Good Morning Australia!! - Islamic State lashes out with bombings in Syria, scores are killed - Why is there no school and no water in New Dehli? - The worst of America, wrapped up into one mass shooting - Mourning a good man who defied the conventional Cold war wisdom - And more in your CareerSpot Global News Briefs:

Suspected Islamic State bombers killed around 120 people in Syria:  In Homs, a double car bombing targeted members of the Alawite Sect of President Bashar al-Assad, killing at least 57 people mostly, civilians.  In the southern Damascus suburb of Sayyida Zeinab, state media says four blasts occurred in a predominantly Shiite area, causing at least 50 deaths.  Meanwhile, government troops backed by Russian air strikes killed at least 50 Islamic State fighters near Aleppo.

Authorities in Iraq finally located a a cache of dangerous radioactive material that went missing late last year - it was found intact, dumped near a petrol station.  "After initial checking I can confirm the device is intact 100 percent and there is absolutely no concern of radiation," said Basra security chief Jabbar al-Saidi.  Security officials feared that Islamic State could gain hold of the isotopes, which are used to check the integrity of oil pipes, and use them in a "dirty bomb".

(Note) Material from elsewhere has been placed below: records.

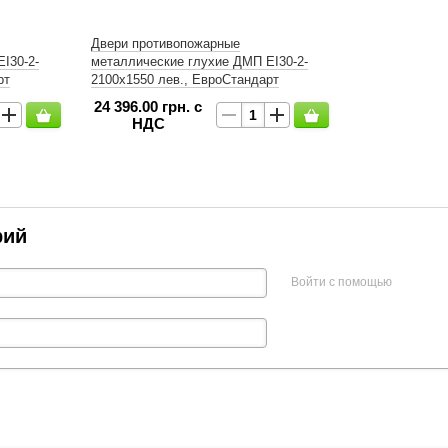
Двери противопожарные
І30-2-
металлические глухие ДМП ЕІ30-2-
рт
2100х1550 лев., ЕвроСтандарт
24 396.00 грн. с
НДС
рий
Войти с помощью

IS is claiming responsibility for an attack on a Hindu temple in Bangladesh.  45-year old priest Jogeswar Roy was beheaded and two followers were shot and wounded.  Although Bangladesh claims Islamic State is not active in the country, the group carried out two other deadly attacks late last year.

Schools and other institutions are closed in New Dehli, India today, because of caste violence.  Members of an upper-caste group, the Jat, attacked and damaged water systems feeding the capital city during protests over fears they're being frozen out of civil service jobs because of a quota system they say favors lower castes.  At least nine people have been killed in the violence.

Onlookers cheered on as a fire raged through a building earmarked for refugees in eastern Germany.  Flames chewed through the roof of the old hotel in the village of Bautzen, which workers had been converting into housing for some of the hundreds of thousands of refugees and migrants who've arrived in Germany in the past year or so.  Some onlookers tried to stop firefighters from doing their jobs, which the local governor said was "criminal".  This wasn't all that far Clausnitz, where vile xenophobes and racists surrounded a bus of refugees and chanting nationalist slogans while refusing to allow it to move for two hours.

The UK cabinet has split over continued membership in the European Union.  Justice Secretary Michael Gove says Britain would be "freer, fairer, and better off outside the EU", defying Prime Minister David Cameron's position to stay in.  Mr. Cameron - who just returned from Brussels with a deal that would guarantee UK autonomy within the EU - argued that the UK is "better, safer, and stronger" within the continental economic and political alliance.  But four other cabinet members followed Gove to back the Leave campaign, along with conservative London Mayor and political sight-gag Boris Johnson (who would really love Cameron's job). 

Police arrested a man for a series of random shootings in Kalamazoo, Michigan that killed six people outside chain restaurants and car dealerships.  But the weirdest part was that the alleged shooter, 45-year old Jason Dalton, was an Uber driver - and he occasionally paused his killing spree to take on fares.  One woman hit social media with her fiance's harrowing account of getting picked up by Dalton, who then careened in and out of traffic before slowing down so the man could jump out and run for his life.  

Nicaragua is mourning the death of Father Fernando Cardenal, who reduced the country's illiteracy rate as Education minister to the Sandanista government in the 1980s.  A Jesuit champion of Liberation Theology, Father Fernando defied cold warrior Pope John Paul II who ordered him to leave the Sandanista government, arguing that he would "be committing a grave sin" by abandoning a post committed to the poor.  Father Fernando reduced the 50-90 percent illiteracy rate from before the Sandanista Revolution to just 13 percent by the time he left government in 1990.  Father Fernando was kicked out of the Jesuits for his trouble, although he was reinstated in the 1990s and went on to lead a Catholic education group that furthered his work in Nicaragua.  His brother is Ernesto Cardenal, another former Sandanista.  Father Fernando was 82 years old and died after complications from surgery performed two weeks ago.